Because of some (OK maybe a lot) procrastination we have 3 different accounts in 3 different banks with direct deposits going into them on a monthly basis. I personally look at it as spreading the wealth - what little there is! :hysterical:ound::hysterical:
Anyway:
Bank A (small local bank) credits the account at midnight (well, maybe one second after) of that day it's due. :goodjob:
Bank B (regional bank) credits the account sometime between midnight and 5AM of that day. :happy: Never been able to find a "right" time. OK I've never stayed awake  nor been interested enough to really pay attention to it :bored:......
Bank C (credit union) credits the account at 8AM of the due day even though it will list the direct deposit as action pending days before. :hrm:

Sooo, any idea of when your bank credits your account?????? :kung:


----------



## MDKatie

I'm not sure if you mean direct deposits like paychecks, or regular deposits when you put money in the bank. My direct deposit paycheck gets credited to my account at 12:00 AM on the day we get paid (today is payday, yay!). For other deposits, as soon as we deposit it we have access to that money in our account right away.


----------



## Ramblin Wreck

Mine hits on the first day of the month, but I cannot tell the exact time. It's almost always there in the morning when I check balances for the day. I try to check my account balances every day, just in case some mysterious debit appears out of no where.


----------



## mekasmom

They credit to the acct at midnight on the morning of the day they are to come in. 
Perhaps your credit union is one of those crooked places that holds deposits a few days before you can access them? I know some banks do, but we won't go to one of those because it is crooked. Some people have to deposit their paychecks and wait a few days before they actually have access to the money.


----------



## MDKatie

mekasmom said:


> They credit to the acct at midnight on the morning of the day they are to come in.
> Perhaps your credit union is one of those crooked places that holds deposits a few days before you can access them? I know some banks do, but we won't go to one of those because it is crooked. Some people have to deposit their paychecks and wait a few days before they actually have access to the money.
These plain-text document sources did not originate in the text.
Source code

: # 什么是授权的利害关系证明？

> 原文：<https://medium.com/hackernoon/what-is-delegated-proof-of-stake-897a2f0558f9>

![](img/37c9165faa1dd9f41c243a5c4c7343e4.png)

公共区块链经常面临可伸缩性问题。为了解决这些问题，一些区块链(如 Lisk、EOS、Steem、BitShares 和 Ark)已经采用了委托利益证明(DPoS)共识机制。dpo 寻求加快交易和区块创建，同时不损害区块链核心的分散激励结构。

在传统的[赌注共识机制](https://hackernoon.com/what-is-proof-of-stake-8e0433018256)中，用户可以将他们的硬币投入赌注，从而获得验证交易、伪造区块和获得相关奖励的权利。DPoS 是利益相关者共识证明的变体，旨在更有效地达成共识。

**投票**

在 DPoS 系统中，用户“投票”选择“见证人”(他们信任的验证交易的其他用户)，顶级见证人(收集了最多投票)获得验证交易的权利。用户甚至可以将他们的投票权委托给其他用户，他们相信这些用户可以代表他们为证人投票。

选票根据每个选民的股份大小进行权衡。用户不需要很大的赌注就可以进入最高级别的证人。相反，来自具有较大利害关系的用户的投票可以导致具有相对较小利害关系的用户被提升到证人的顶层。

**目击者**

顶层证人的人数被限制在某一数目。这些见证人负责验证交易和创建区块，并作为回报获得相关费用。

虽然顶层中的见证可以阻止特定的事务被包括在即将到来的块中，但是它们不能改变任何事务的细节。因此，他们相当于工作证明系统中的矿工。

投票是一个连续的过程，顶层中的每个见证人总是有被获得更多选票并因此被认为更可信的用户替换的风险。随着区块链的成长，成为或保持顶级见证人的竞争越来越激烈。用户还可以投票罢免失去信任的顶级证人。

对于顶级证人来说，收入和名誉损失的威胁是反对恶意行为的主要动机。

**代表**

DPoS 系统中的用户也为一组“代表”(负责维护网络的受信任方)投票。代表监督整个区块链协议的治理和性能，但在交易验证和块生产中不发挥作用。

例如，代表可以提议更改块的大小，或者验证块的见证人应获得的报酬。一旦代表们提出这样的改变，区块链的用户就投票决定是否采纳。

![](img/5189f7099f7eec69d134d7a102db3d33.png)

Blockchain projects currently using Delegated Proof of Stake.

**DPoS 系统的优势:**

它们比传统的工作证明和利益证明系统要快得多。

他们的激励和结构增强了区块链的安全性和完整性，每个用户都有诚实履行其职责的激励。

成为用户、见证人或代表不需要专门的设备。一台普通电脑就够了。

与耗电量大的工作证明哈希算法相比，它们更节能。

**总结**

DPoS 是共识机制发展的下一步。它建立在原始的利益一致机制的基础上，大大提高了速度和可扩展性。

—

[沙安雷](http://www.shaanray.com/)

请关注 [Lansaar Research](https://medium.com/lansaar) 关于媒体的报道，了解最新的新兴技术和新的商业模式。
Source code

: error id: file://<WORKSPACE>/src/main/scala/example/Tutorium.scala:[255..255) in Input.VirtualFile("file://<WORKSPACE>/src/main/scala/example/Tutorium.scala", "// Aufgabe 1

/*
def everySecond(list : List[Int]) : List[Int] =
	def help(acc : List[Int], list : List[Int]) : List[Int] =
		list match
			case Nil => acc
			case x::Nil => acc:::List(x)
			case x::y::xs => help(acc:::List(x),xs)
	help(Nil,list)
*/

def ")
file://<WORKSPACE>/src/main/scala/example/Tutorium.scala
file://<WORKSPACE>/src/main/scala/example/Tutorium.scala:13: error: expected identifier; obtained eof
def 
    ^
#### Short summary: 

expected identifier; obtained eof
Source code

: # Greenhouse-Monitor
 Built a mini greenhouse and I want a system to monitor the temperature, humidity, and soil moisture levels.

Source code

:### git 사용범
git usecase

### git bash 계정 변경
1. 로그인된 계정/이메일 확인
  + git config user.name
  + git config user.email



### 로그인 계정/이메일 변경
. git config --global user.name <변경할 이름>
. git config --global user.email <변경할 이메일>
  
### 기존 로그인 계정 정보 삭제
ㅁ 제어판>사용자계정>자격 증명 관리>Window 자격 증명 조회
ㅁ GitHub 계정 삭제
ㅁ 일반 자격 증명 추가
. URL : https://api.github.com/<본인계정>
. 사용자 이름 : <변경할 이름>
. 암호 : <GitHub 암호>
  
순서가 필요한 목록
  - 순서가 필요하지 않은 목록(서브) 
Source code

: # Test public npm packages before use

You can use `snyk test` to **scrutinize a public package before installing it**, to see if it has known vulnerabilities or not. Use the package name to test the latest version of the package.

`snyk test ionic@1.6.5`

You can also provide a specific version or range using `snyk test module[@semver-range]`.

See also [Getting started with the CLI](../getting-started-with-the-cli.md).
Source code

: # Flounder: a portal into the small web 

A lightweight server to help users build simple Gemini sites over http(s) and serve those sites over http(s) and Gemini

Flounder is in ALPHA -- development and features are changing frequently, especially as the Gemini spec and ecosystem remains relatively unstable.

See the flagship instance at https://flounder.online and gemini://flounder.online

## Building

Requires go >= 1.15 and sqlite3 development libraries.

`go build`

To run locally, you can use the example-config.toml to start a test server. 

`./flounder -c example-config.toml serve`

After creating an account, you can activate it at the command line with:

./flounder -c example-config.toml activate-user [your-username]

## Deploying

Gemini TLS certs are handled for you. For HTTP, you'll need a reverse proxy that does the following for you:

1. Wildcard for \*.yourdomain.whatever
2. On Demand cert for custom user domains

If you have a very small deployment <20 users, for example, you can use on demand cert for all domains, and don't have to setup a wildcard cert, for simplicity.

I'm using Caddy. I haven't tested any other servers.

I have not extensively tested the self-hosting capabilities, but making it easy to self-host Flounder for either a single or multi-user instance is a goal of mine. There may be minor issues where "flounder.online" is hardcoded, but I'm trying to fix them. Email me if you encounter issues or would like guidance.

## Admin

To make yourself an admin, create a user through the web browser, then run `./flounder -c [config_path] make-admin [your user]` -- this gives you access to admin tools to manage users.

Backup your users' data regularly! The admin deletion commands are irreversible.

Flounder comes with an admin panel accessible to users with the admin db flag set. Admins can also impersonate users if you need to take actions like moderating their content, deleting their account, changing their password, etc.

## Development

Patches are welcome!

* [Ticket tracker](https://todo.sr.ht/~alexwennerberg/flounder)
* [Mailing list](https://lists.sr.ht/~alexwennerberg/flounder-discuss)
Yes!! My old bank used to do that!! I'd deposit my paychecks Friday, and I was finally credited my money on Monday AFTER they took out all the withdrawals!!! I hated that! After I bounced a few things, I switched banks and have never had a problem since! I HAD the money, they just did it bass ackwards!


----------



## Shrek

Direct deposits vary from bank to bank depending on when they post updates. Some banks update at 1 a.m. while others may update at 8 a.m.

Combine that with some programs or businesses that guarantee to make direct deposits no later than 5pm on whatever date and you may not be able to have access to direct deposits for 3 days if the deposit happens on a Friday and bank is closed on Saturday.

I worked with a guy who banked at a bank that closed at 5 pm Friday and was not open on Saturday and updated accounts at 8 am. Our employer didn't deposit his pay until 5 pm on Friday so he didn't have his pay available until the following Monday when his bank updated his account.


----------



## Micheal

mekasmom said:


> Perhaps your credit union is one of those crooked places that holds deposits a few days before you can access them?


The "direct" deposit is the wife's SS so I'd doubt that there is anything underhanded going on..... Like Shrek mentioned it's when the bank posts the activity - or when the fed (SS) actually releases the funds.


> Some people have to deposit their paychecks and wait a few days before they actually have access to the money.


If'n I remember correctly - Banking rules (the law) states that "local check" amounts can be held for 24 hours, out of area (not local) can take up to 3 days to clear, but cash is available as soon as deposited. So dependent on bank policy they can allow access to the funds earlier then the law allows but can follow the rules to the letter if they so choose.

I just found it sorta funny as to 3 local, but different accounts all have different policies and how they follow the "law"......


----------